Since the dawn of personal computer use, its main way of communicating with us is through a screen, so a few times per second the PC has to generate an image that has to be presented as information to the user. But how do the CPU and GPU communicate so that the latter generates the next image to be displayed on the screen?

CPU GPU Communication: The Ring Buffer

How CPU and GPU Communicate in Gaming and Renders

The CPU generates a list of graphical commands that tells the GPU how to generate the next frame. For each new frame, a new list of commands is created, which we also call Display List, a display list in Spanish.

The application in charge of generating the frame is what we call a graphics API, these APIs are abstractions of what a GPU is at the programming language level that help applications to communicate with the graphics card. Its function is to translate the list of things to do that the application sends it into something that the GPU itself understands and for this, another participant is necessary, which is the controller of the GPU itself or driver, a program that is used to carry out that translation process to the code that our particular GPU can understand.

Once this list has been generated so that the GPU can understand it, it is stored in a part of the system’s RAM. The GPU through a special unit called DMA that allows it to read not only the VRAM but also the system RAM from where it will read the Display List generated by the CPU.

The GPU treats the memory area where the Display List is located as a ring, that is, when it reaches the last memory address assigned to the ring, when it reads the next instruction, the program counter is automatically reset to 0 and so on. In other words, it always goes through the same memory addresses and each complete ring is a frame, so when the GPU command processor reaches the end of the data ring or buffer ring, it starts from zero and with that a new frame begins. .

The GPU Command Processor

The command processor (CP) is the conductor of the GPU, it is always in the central part of every GPU regardless of its architecture and is in charge of controlling the GPU and getting things done in the right order right and with the right resources.

What it does initially is copy the list of commands in the Ring Buffer to a memory close to the command processor so that you can operate with it as quickly as possible. Once this is done, it begins to generate the frame organizing the different elements of the GPU as long as the list of instructions is fulfilled.

The way in which the CP treats the list of commands generated by the CPU is of the FIFO type of English First In – First Out (“First in first in first out”), this means that the element that enters the Queue first will be the first to leave and the last to enter will be the last to leave.

Graphics vs Computing

DX11 vs DX12

With the arrival of DirectX 11, the GPUs began to be able to execute small programs not related to the rendering of the graphics that are called Compute Shaders.

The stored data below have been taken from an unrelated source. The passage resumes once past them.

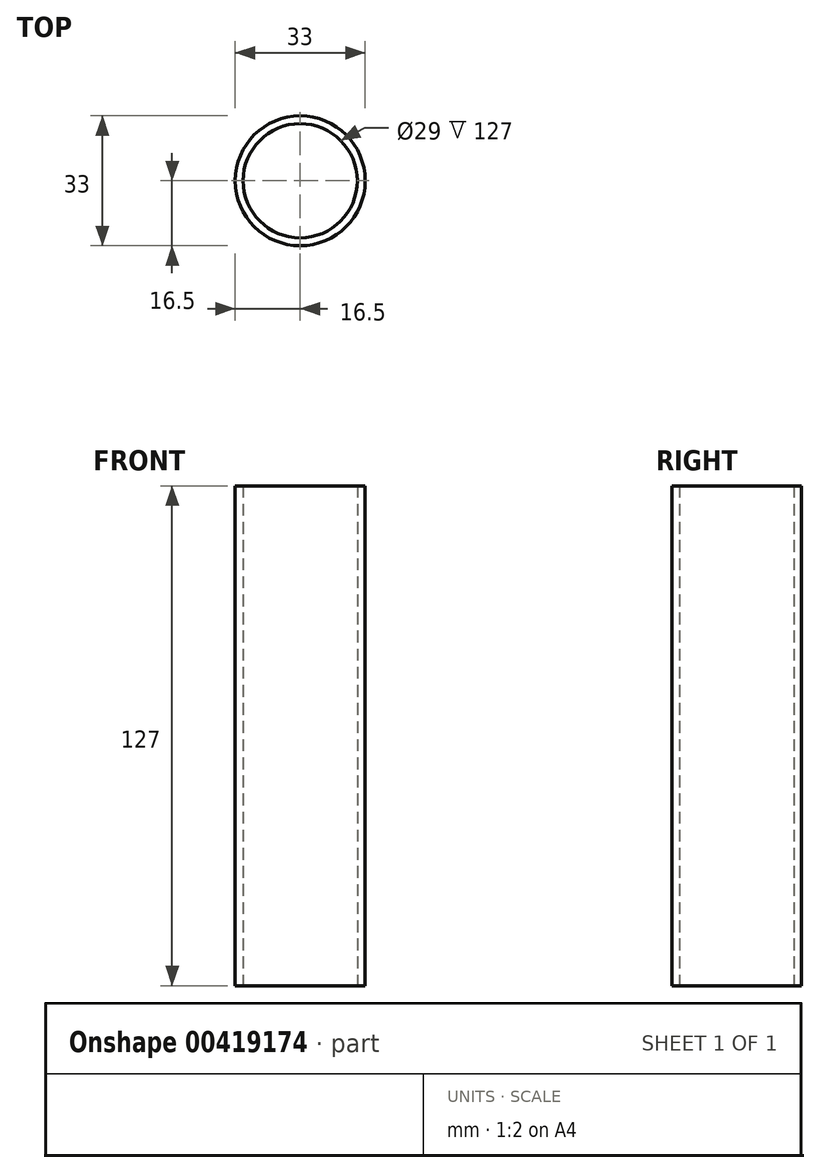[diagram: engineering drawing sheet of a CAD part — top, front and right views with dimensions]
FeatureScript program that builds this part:
annotation { "Feature Type Name" : "Feature", "Feature Type Description" : "" }
export const myFeature = defineFeature(function(context is Context, id is Id, definition is map)
    precondition{}
    {
        {
            var Q0;
            Q0=qCreatedBy(makeId("Top.planeOp"),FACE);
            var sketch = newSketch(context, id + "F0", { "sketchPlane" : qUnion([Q0])});
            skCircle(sketch, "E0", {"center": v(0, 0) * mm, "radius": 14.5 * mm});
            skCircle(sketch, "E1", {"center": v(0, 0) * mm, "radius": 16.5 * mm});
            skSolve(sketch);
        }
        {
            var Q0;
            Q0 = qSketchRegion(id + "F0", true);
            extrude(context, id + "F1", {"entities" : qUnion([Q0]), "depth" : 127 * mm});
        }
    });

The problem in DX11 is that, although we have several different contexts generated by the CPU, but at the GPU level there was only a gigantic ring so the computing tasks to be executed depended on the GPU being able to finish rendering in time , it was from DX12 that it has been possible to use several contexts and thus several rings simultaneously.

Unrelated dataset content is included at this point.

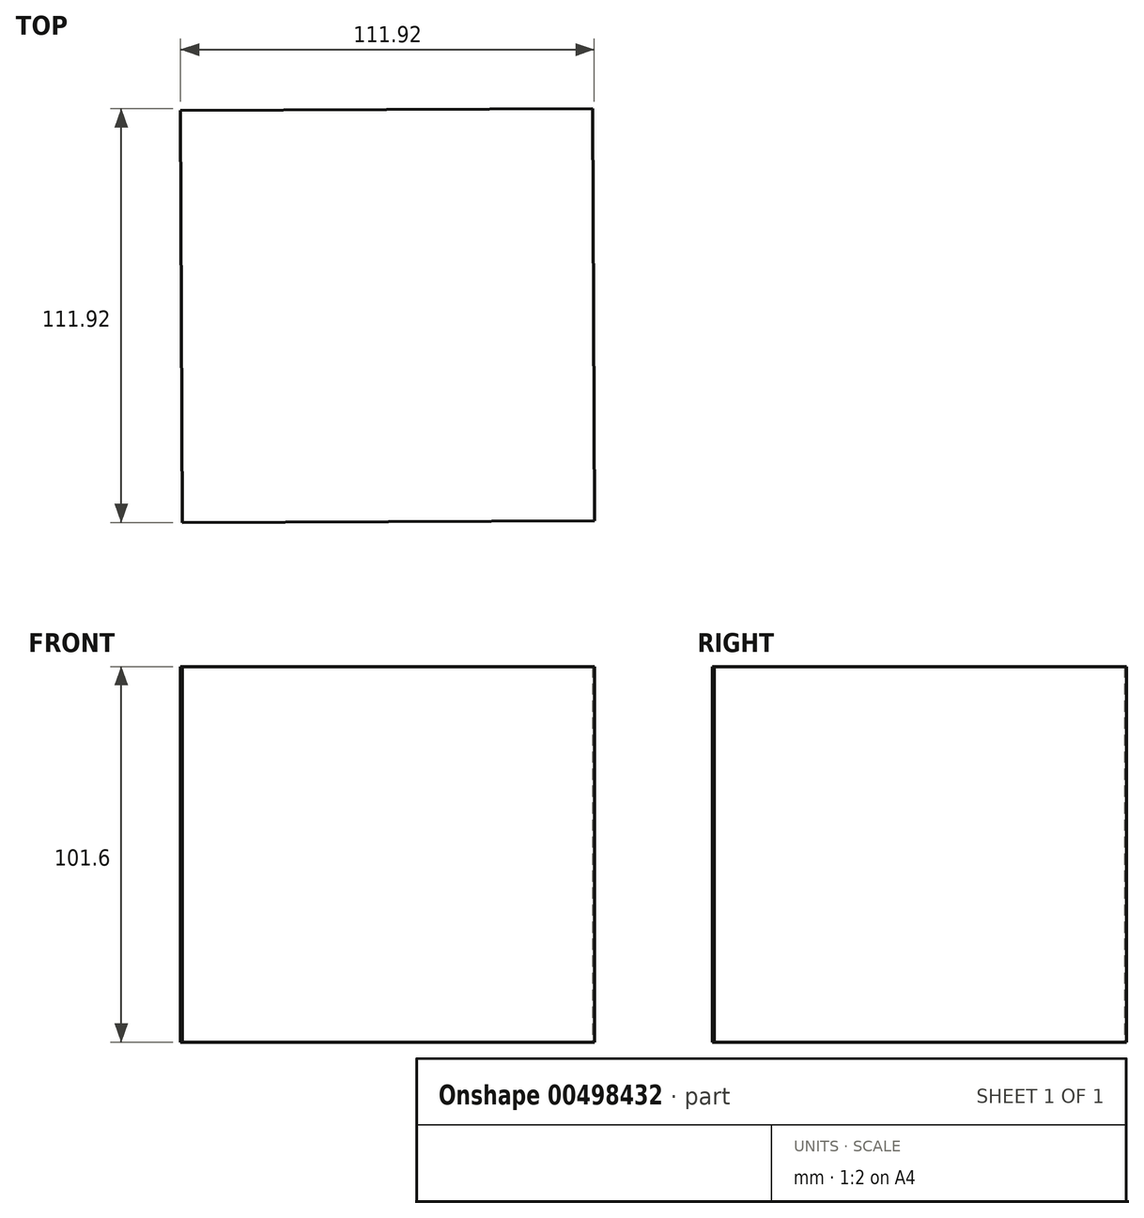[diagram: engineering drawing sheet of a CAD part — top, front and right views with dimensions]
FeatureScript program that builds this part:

Usually two different types of rings are used, one for computation and the other for graphics, it is common to have a single ring for graphics, but if we want to render in stereo, for example, for virtual reality. then we are interested in having two rings of commands for graphics.

colas gpu

In the case of rings for computation, it is different and they are usually composed of several sub-rings and their execution is completely asynchronous with the rendering of the image, so the beginning and end of the computation lists is independent of the beginning and the end of the frame.

When we have computing rings working in parallel to graphics rings then we do not have just one but several command processors but the one that always has preference is the graphics ring unless we find ourselves with a blinded GPU and therefore it is used for tasks other than generating graphics, such as the use of these in scientific computing.